Stel dat er een nieuwe versie van het model is gemaakt door het ontwikkelteam en klaar is om in productie te zijn. We kunnen eerst proberen om dit model te vliegen en zodra we vertrouwen, kunnen we het eindpunt bijwerken om het verkeer naar het model te routeren.
We gebruiken dezelfde hardwarebevestiging die wordt aangegeven in de deployment-config-file. Er zijn echter geen vereisten om dezelfde configuratie te hebben. U kunt verschillende hardware voor verschillende modellen configureren, afhankelijk van de vereisten.
Schrijf de configuratie naar een bestand:
deployment_config_path = "deployment_config.json"
with open(deployment_config_path, "w") as outfile:
outfile.write(json.dumps(deploy_config))
U ziet nu hoe we de naam aangeven van de implementatie die we willen aanroepen.

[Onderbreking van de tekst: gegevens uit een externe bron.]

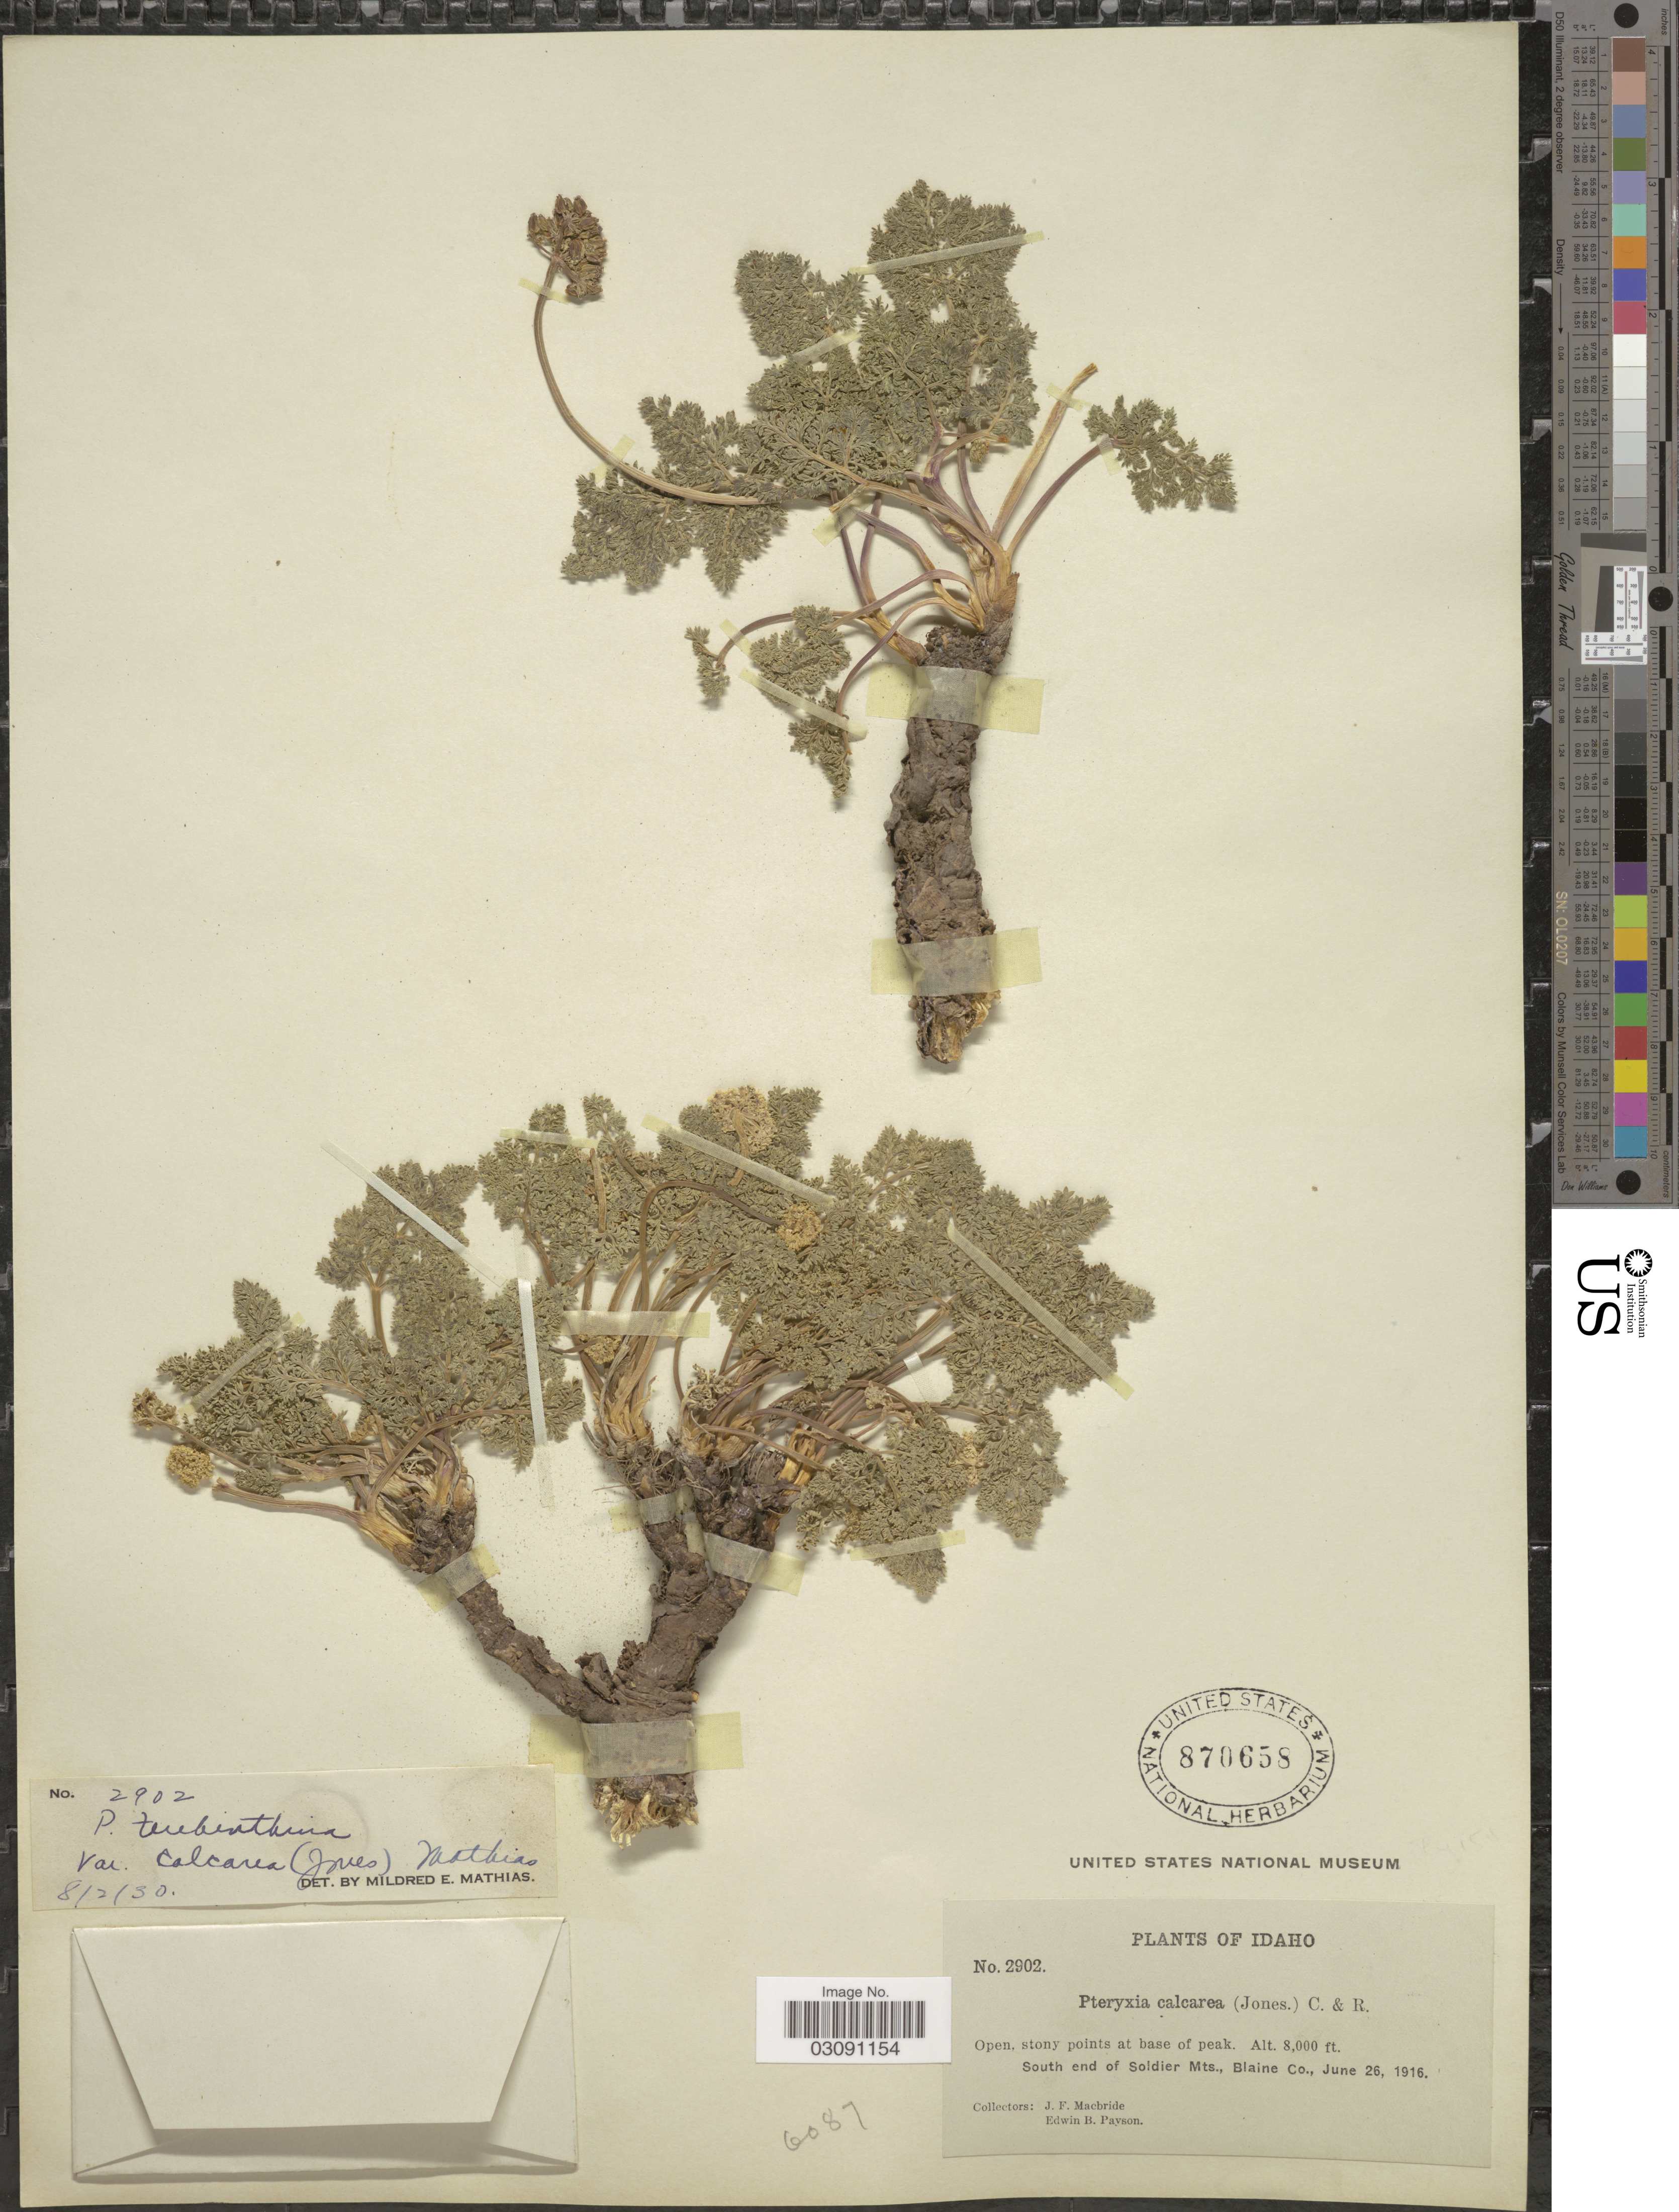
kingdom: Plantae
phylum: Tracheophyta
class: Magnoliopsida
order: Apiales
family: Apiaceae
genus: Pteryxia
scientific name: Pteryxia terebinthina var. calcarea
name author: (M.E. Jones) Mathias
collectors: J. F. Macbride & E. B. Payson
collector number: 2902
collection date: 1916-06-26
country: United States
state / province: Idaho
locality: South end of Soldier Mts., Blaine Co.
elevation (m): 2438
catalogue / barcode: US 870658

Het verkeer geleidelijk bijwerken
Een implementatie die we vertrouwen hebben, kunnen we het verkeer bijwerken om een deel ervan naar de nieuwe implementatie te leiden. Verkeer is geconfigureerd op eindpuntniveau:
U ziet dat op dit moment de voormalige 'blauwe implementatie' is verwijderd en dat de nieuwe 'groene implementatie' de plaats van de 'blauwe implementatie' heeft genomen.